In 2017, the United States had a $23.2 billion deficit with Canada in goods. In other words, Canada in 2017 bought more goods from the United States than the United States bought from Canada.

However, the United States had a $25.9 billion surplus with Canada in services — and that was enough to overcome that deficit and turn the overall balance of trade into a $2.8 billion surplus for the United States in 2017. The same pattern occurred in 2016.

Those unhappy with current trends in trade, such as Trump, tend to highlight the balance of trade in goods, since that subset of trade is the one that shows just how much manufacturing activity the United States has lost to foreign countries in recent years. By contrast, the United States has fared much better in services, which includes finance, insurance, legal services, business consulting and entertainment.

Trump said other crazy things in his Missouri speech too. He was actually supposed to be fundraising for Missouri candidate Josh Hawley, but just as he did for Rick Saccone in Pennsylvania, it really is all about him.

According to WaPo, he barely mentioned Hawley. He did mention how bad Hawley’s opponent, Claire McCaskill is, but everything else was self-praise, including boasting of his 2016 win.

He did mention meeting with Kim Jong-Un, and wanted those in attendance to know that he was making history.

“They couldn’t have met” with Kim, he said, after mocking former presidents Barack Obama and George W. Bush. “Nobody would have done what I did.”

“It’s called appeasement, please don’t do anything,” he said of other presidents.

“They say, maybe he’s not the one to negotiate,” he said, mocking a voice of a news anchor. “He’s got very little knowledge of the Korean Peninsula. Maybe he’s not the one … Maybe we should send in the people that have been playing games and didn’t know what the hell they’ve been doing for 25 years.”

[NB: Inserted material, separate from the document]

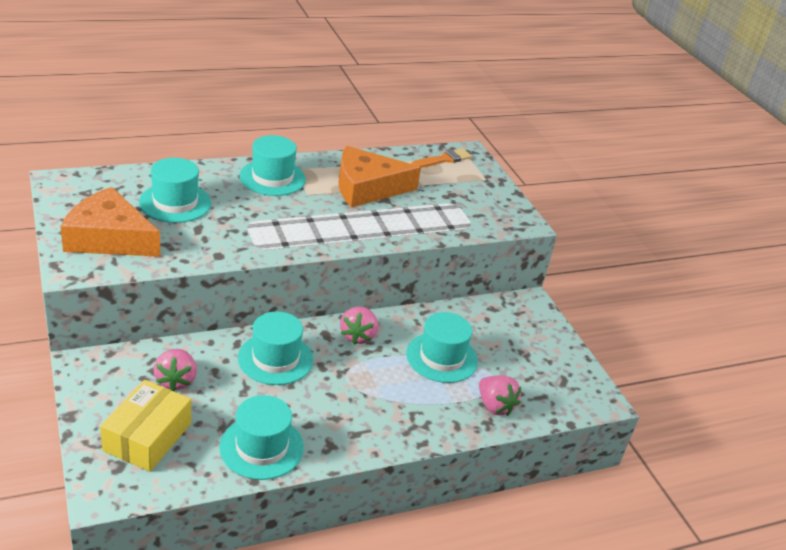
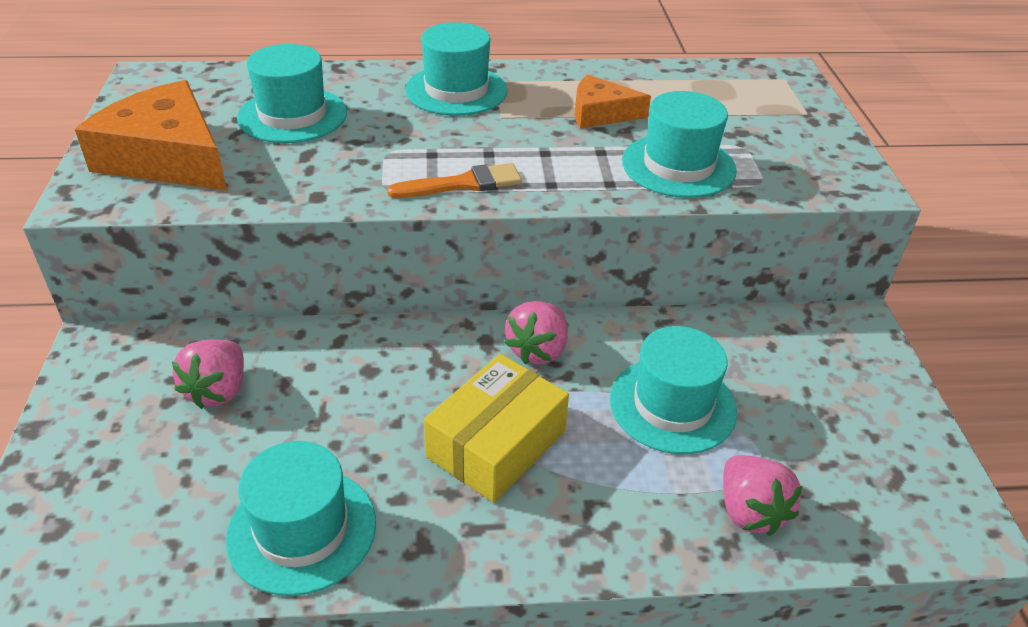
camera: 20 degrees right, 5 degrees up
yellow box [100,380,191,472] -> yellow box moved to [424,354,569,503]
turquoise hat [238,312,313,385] -> turquoise hat moved to [622,91,737,198]
orange cheese [338,146,421,207] -> orange cheese [575,74,651,128], size x0.57
orange brush [411,148,472,168] -> orange brush moved to [387,163,522,198]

While attacking Japan, he created this scenario of how Japan uses gimmicks and tricks to avoid allowing U.S. auto makers from selling to their consumers.

“It’s the bowling ball test. They take a bowling ball from 20 feet up in the air and drop it on the hood of the car,” Trump said of Japan. “If the hood dents, the car doesn’t qualify. It’s horrible,” he said. It was unclear what he was talking about.

He was talking about the voices in his head, because that’s some next-level mental breakdown stuff, right there.

He went on to say that he didn’t care to have Japan pay the tariffs, as long as they agreed to build more cars in the U.S.

The so-called free-trade globalists, he said, are against his trade moves because “they’re worldly people, they have stuff on the other side.” Gary Cohn, the president’s top economic adviser, recently quit over the tariffs and was derisively labeled by his critics as a “globalist.”

Trump mocked other politicians for wanting to keep the NAFTA, calling Mexico “spoiled” and saying that Canada had outsmarted the United States. “The best deal is to terminate it and make a new deal,” he said.

Pure protectionist horse flop.

Trump desperately wants to be seen as “historical” and he will be. No doubt about that.